Now, engineers are reportedly a few steps further towards spine-centric quadruped bots thanks to a research team’s very uncanny, rodent-inspired robot. Writing in Science Robotics on Wednesday, collaborators across Germany and China have unveiled NeRmo, a biomimetic, four-legged robot that relies on a novel motor-tendon framework to scurry its way around environments.

As far as looks go, NeRmo mirrors a mouse’s skeletal system—although the ears, although cute, are likely superfluous. The robot’s rigid front half houses its electronics systems, while its latter half functions much as an actual flexible spine would, with four lumbar and lateral joints. Artificial tendons thread through the spine as well as the robot’s elbow and knee joints allow NeRmo even more mouselike movements alongside quicker turning times. 

Video demonstration of the mouselike NeRmo robot in action. CREDIT: Zhenshan Bing, et al.

According to collaborators at the Technical University of Munich, University of Technology Nuremberg, and China’s Sun Yat-Sen University, NeRmo’s tendon-pulley system precludes the need for any musculature while still allowing for smooth flexion capabilities across the lateral and sagittal planes, i.e. side-to-side, and up-and-down.

To test their new design, the team ran NeRmo through a series of four experiments to demonstrate static balancing, straight-line walking, agile turning, and maze navigation. Each trial included two rounds—one with the spinal system engaged, and another with it disabled. Across the board, NeRmo performed their tasks better, faster, and more accurately when it integrated the spine into its movements.

Maze navigation, however, was NeRmo’s true shining moment.

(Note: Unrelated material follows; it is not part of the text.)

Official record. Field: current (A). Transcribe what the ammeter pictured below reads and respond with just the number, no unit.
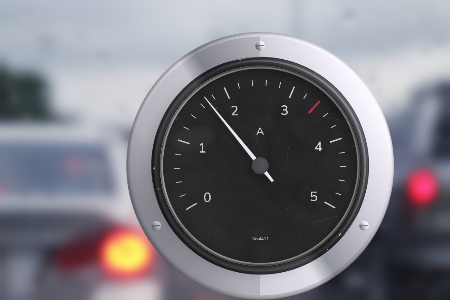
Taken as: 1.7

With its spine engaged, the mouse-bot completed its labyrinth runs an average of 30 percent faster than simply waddling through without spinal support.
Although still in its early stages, researchers believe further design tweaking and integration of the spinal systems into future quadruped robots could vastly improve their functionality. If NeRmo wasn’t proof enough, think of it this way—MIT’s Cheetah can gallop at 13 feet-per-second with just one actuated joint mimicking spinal flexion in the sagittal plane. NeRmo, meanwhile, has eight joints.